Toda a história do Médio Oriente mostra que não foi este ou aquele indivíduo que criou o pesadelo atual. É o imperialismo que gera crise e guerra. A única solução para esta crise é o derrube revolucionário do capitalismo e do imperialismo. Só uma revolução socialista permitirá que todos os povos do Médio Oriente vivam juntos como parte de uma Federação Socialista. Como ponto de partida, os trabalhadores e a juventude de todo o mundo devem unir-se numa luta comum contra o imperialismo.
Apelamos a uma mobilização internacional da classe operária e da juventude contra o imperialismo e a opressão.
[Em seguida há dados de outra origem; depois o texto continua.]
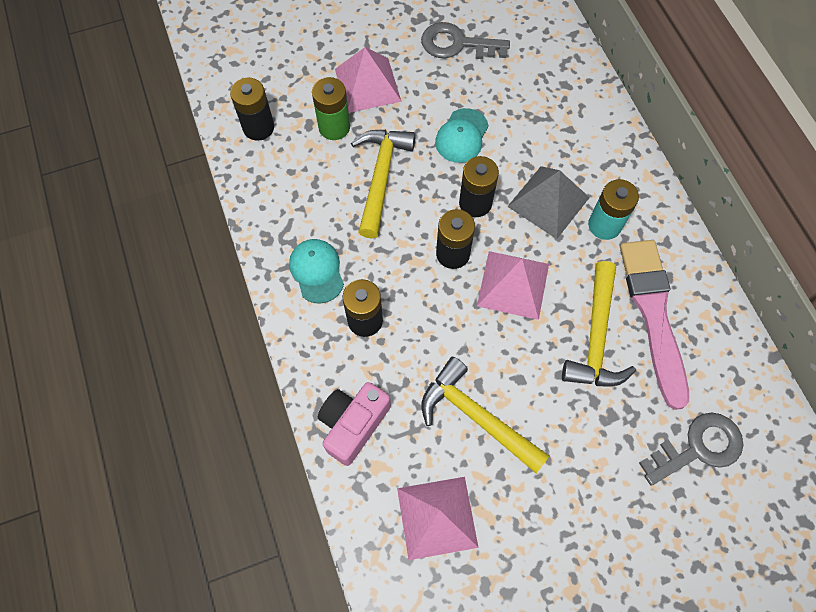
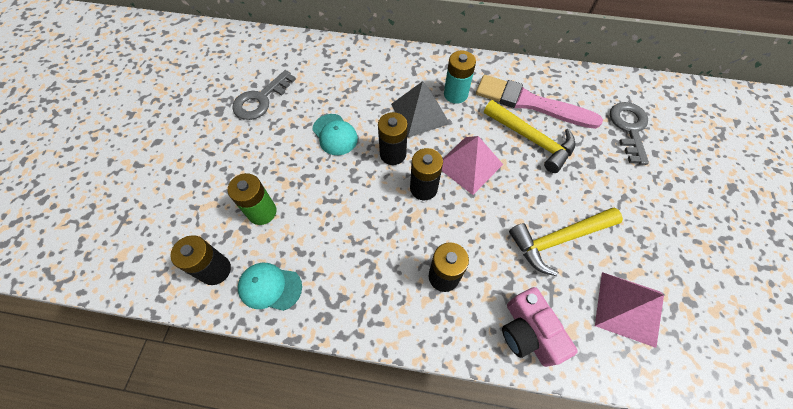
camera: 60 degrees left, 5 degrees down
turquoise cap [289,239,344,304] -> turquoise cap moved to [238,263,302,311]
pink pyramid [335,47,402,113] -> none
yellow hammer [351,130,416,239] -> none

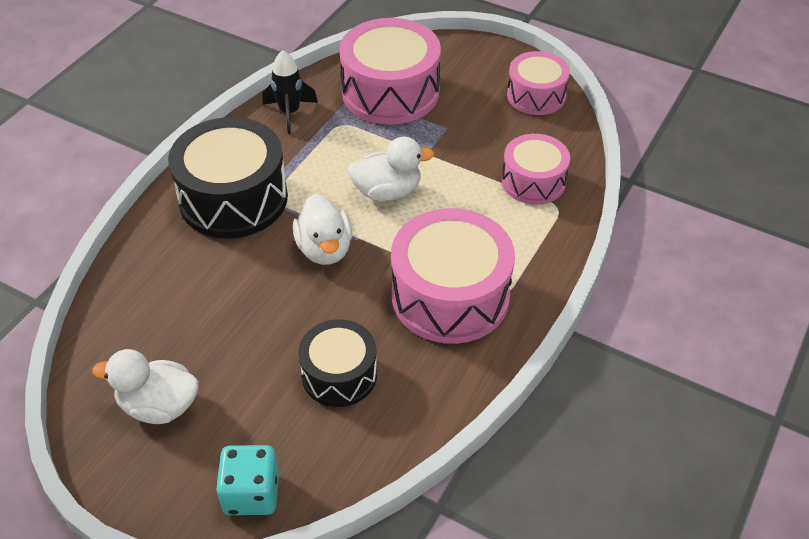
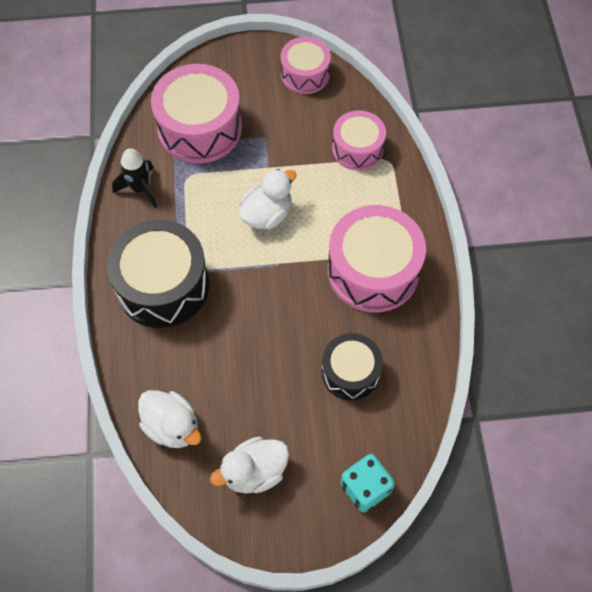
camera: 35 degrees left, 15 degrees up
white duck [293,194,352,265] -> white duck moved to [138,390,201,448]

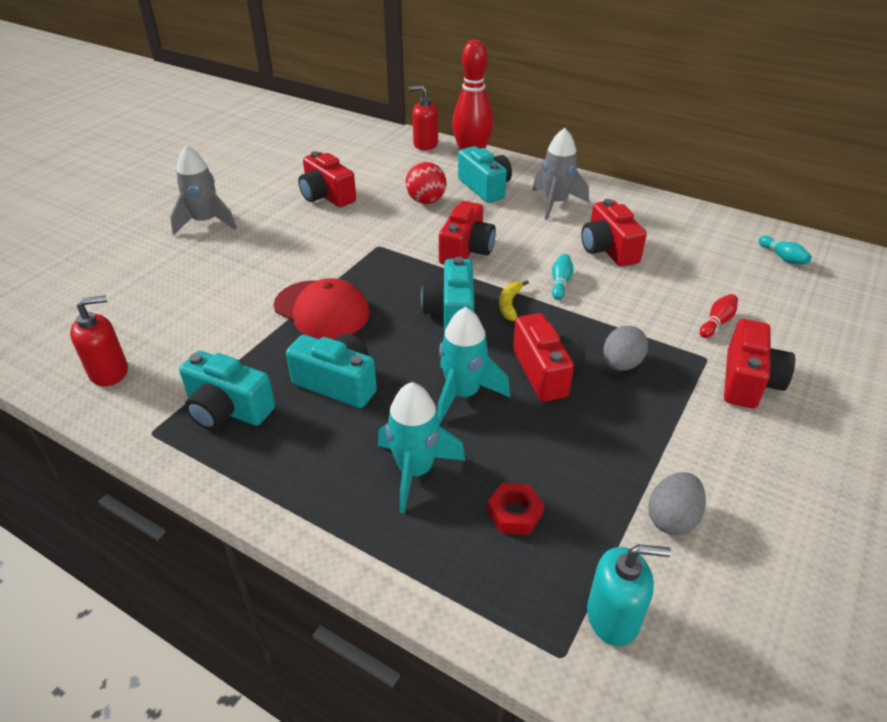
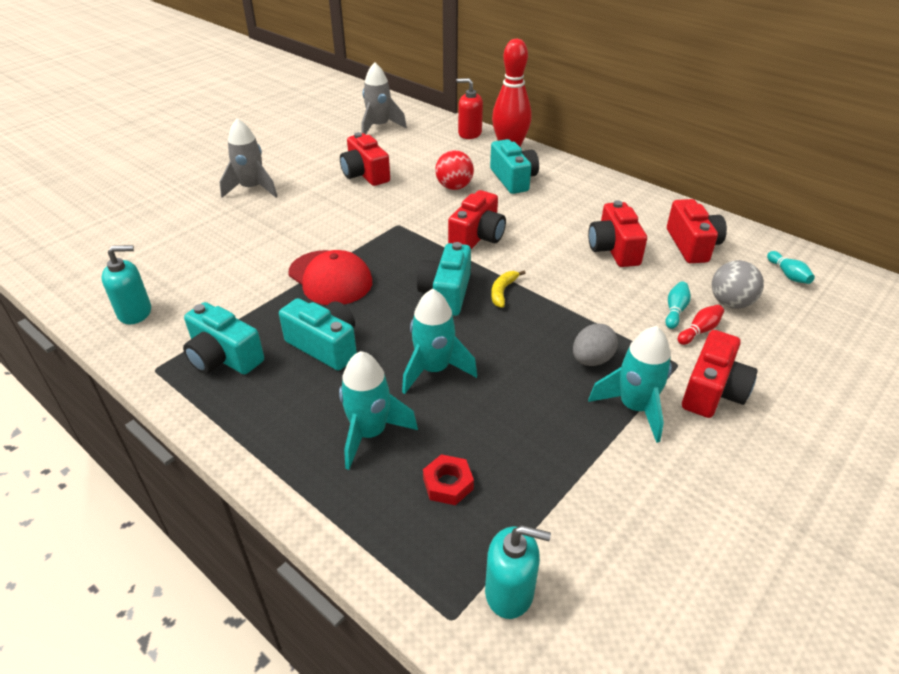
camera: 10 degrees right, 0 degrees up
red soap dispenser [70,295,128,386] -> turquoise soap dispenser [102,245,151,324]
red camera [513,313,585,402] -> red camera moved to [667,199,727,263]
grey rocket [532,128,589,220] -> grey rocket moved to [362,62,407,134]
turquoise bowling pin [552,254,574,300] -> turquoise bowling pin moved to [665,282,691,329]
grey egg [648,472,706,535] -> none
none -> turquoise rocket [588,326,672,443]
none -> grey ball [712,260,764,309]

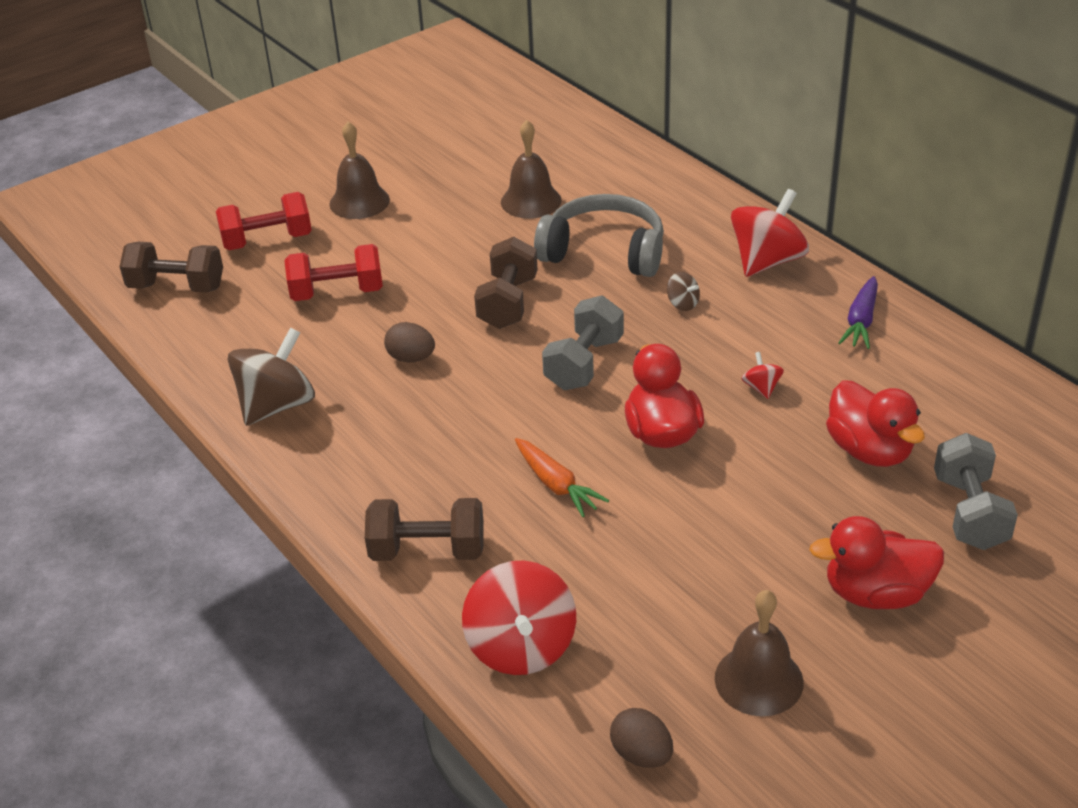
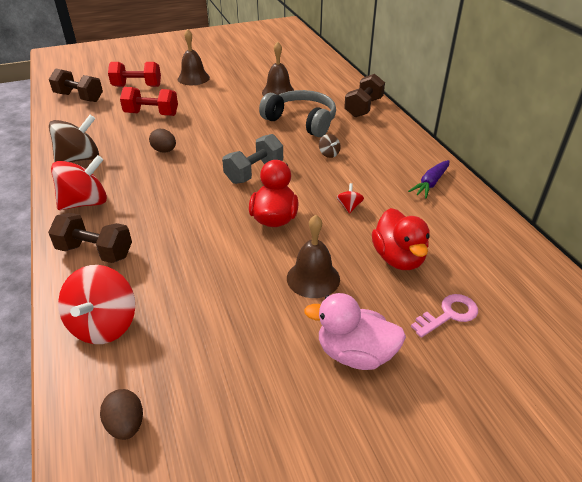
camera: 15 degrees right, 0 degrees up
brown dumbbell [474,237,538,329] -> brown dumbbell moved to [344,74,385,117]
orange carrot [515,438,609,517] -> none
brown bell [715,590,804,716] -> brown bell moved to [287,215,340,298]
red spinning top [731,189,809,277] -> red spinning top moved to [51,155,107,210]
red duck [809,516,944,609] -> pink duck [304,293,406,370]
grey dumbbell [934,433,1018,550] -> pink key [411,294,478,338]

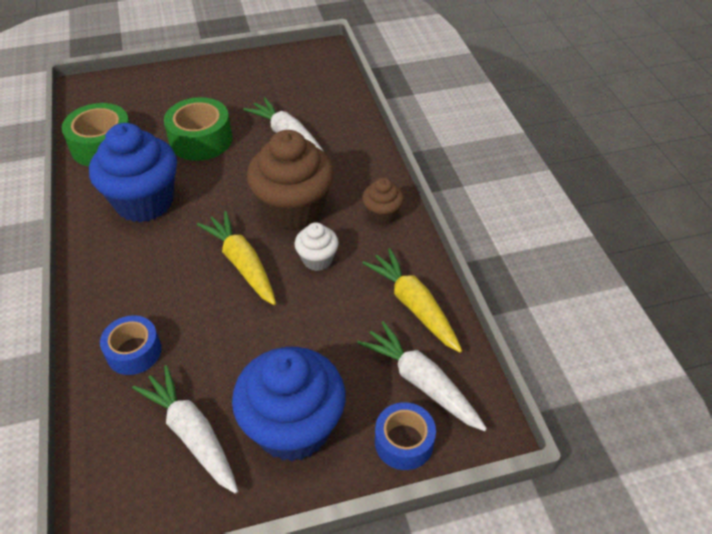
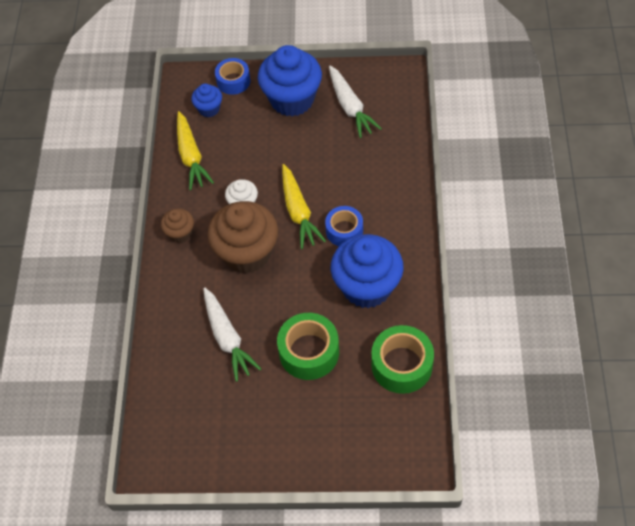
camera: 160 degrees left, 10 degrees up
blue tape [100,315,162,375] -> blue tape moved to [325,206,363,246]
white carrot [357,321,487,431] -> blue cupcake [191,84,222,117]

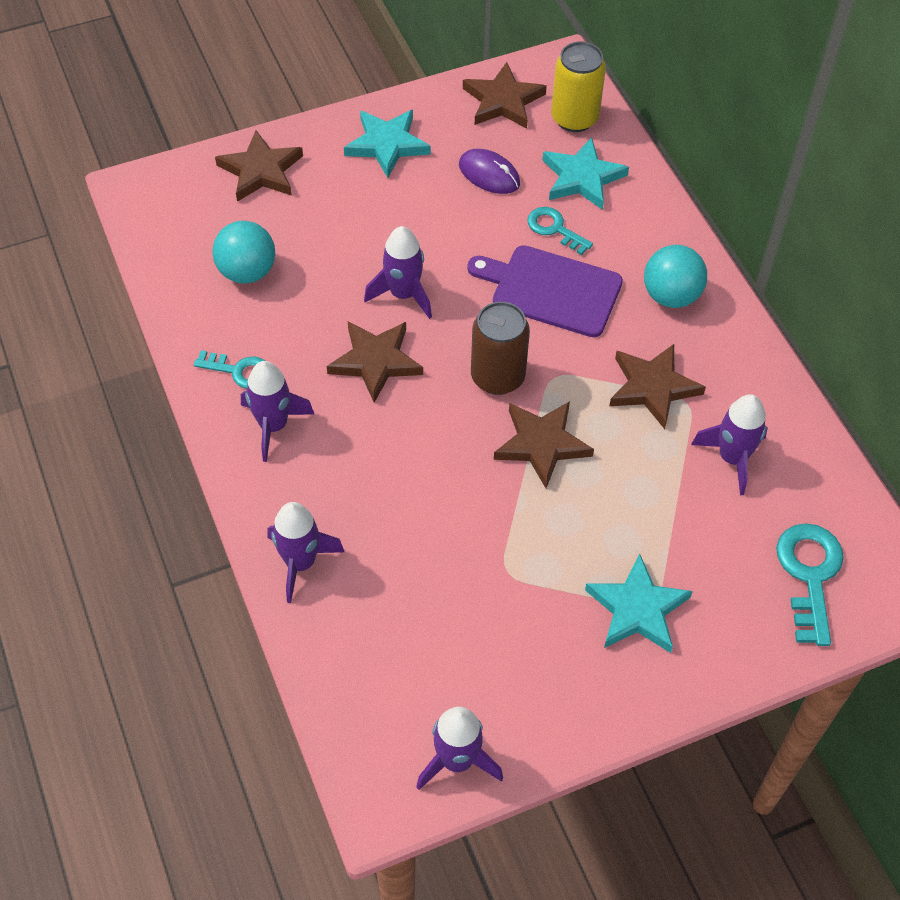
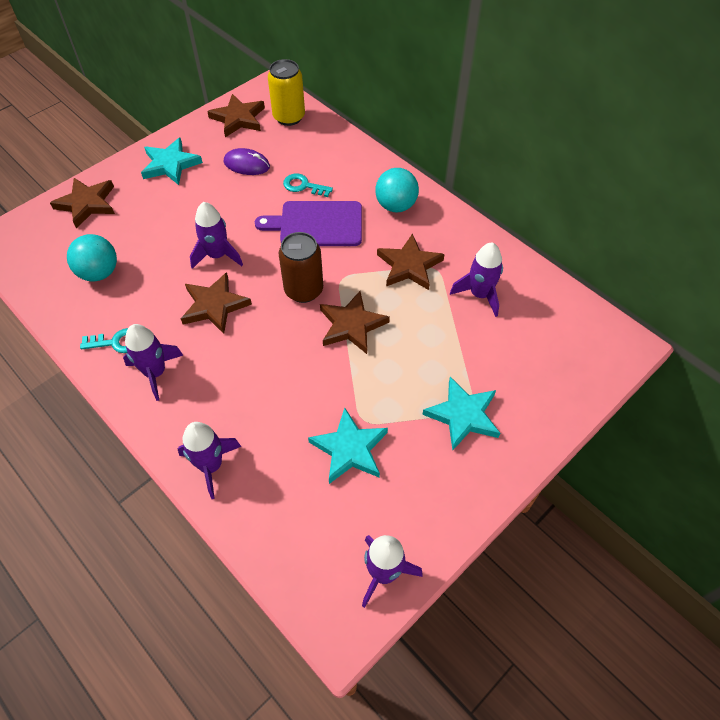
camera: 20 degrees left, 0 degrees up
turquoise star [543,137,629,210] -> turquoise star moved to [308,408,388,484]
turquoise key [776,523,844,646] -> none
Este movimento deve visar, em primeiro lugar e acima de tudo, as nossas próprias classes dominantes, expondo e lutando contra a cumplicidade das nossas próprias classes dominantes no ataque de Gaza, a situação do povo palestiniano e a sua brutal opressão pelo regime sionista.
Expropriar os que lucram com as guerras capitalistas!
Parar com a ofensiva de Israel em Gaza!
Acabar com a ocupação!
Por um boicote dos trabalhadores à máquina de guerra de Israel!
Paz entre os povos, guerra contra a classe dominante!
Derrubar o capitalismo e o imperialismo!
Por uma federação socialista do Médio Oriente!